**Exercise:** Keep only the lines that hold the string "Batam", filtering out the rest of the entries below.

**Records supplied:**
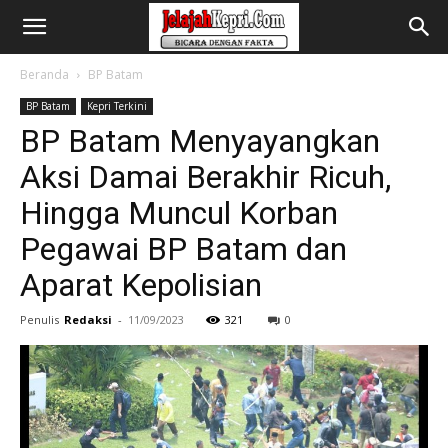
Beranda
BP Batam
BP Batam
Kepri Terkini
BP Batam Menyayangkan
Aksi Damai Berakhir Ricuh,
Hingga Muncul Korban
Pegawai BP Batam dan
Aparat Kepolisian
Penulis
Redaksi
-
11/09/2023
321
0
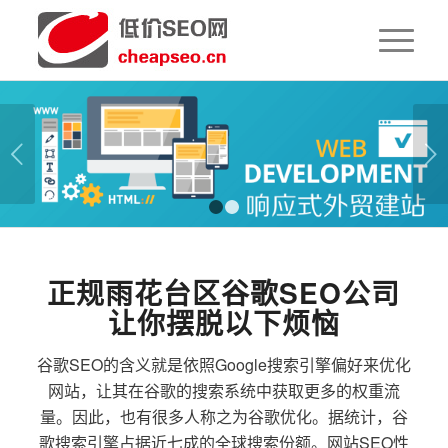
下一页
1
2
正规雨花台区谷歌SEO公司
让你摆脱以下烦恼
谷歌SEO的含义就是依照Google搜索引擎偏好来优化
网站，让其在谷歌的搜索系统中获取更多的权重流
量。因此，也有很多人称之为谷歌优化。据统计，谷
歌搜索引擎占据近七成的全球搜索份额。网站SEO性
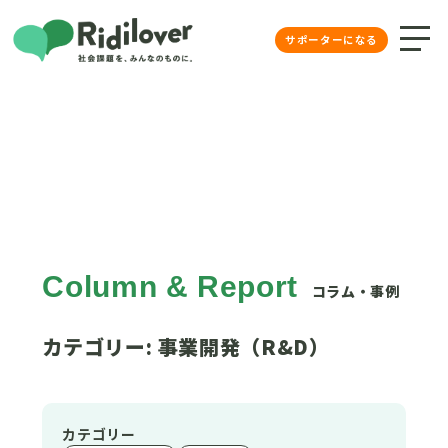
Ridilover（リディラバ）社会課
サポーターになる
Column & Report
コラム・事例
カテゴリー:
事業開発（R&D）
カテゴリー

--

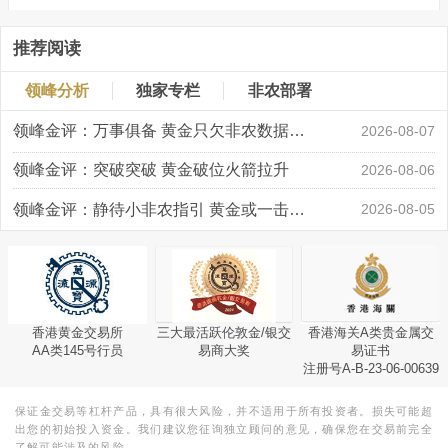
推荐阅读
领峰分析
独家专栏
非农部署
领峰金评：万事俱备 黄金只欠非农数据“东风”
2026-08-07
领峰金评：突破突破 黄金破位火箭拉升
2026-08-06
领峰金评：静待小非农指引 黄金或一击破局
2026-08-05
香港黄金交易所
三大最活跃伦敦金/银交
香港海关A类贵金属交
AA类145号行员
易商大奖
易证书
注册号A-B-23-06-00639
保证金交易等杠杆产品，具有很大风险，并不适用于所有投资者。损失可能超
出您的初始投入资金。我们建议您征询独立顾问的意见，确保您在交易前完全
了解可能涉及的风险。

**Reply to the task:**
BP Batam
BP Batam
BP Batam Menyayangkan
Pegawai BP Batam dan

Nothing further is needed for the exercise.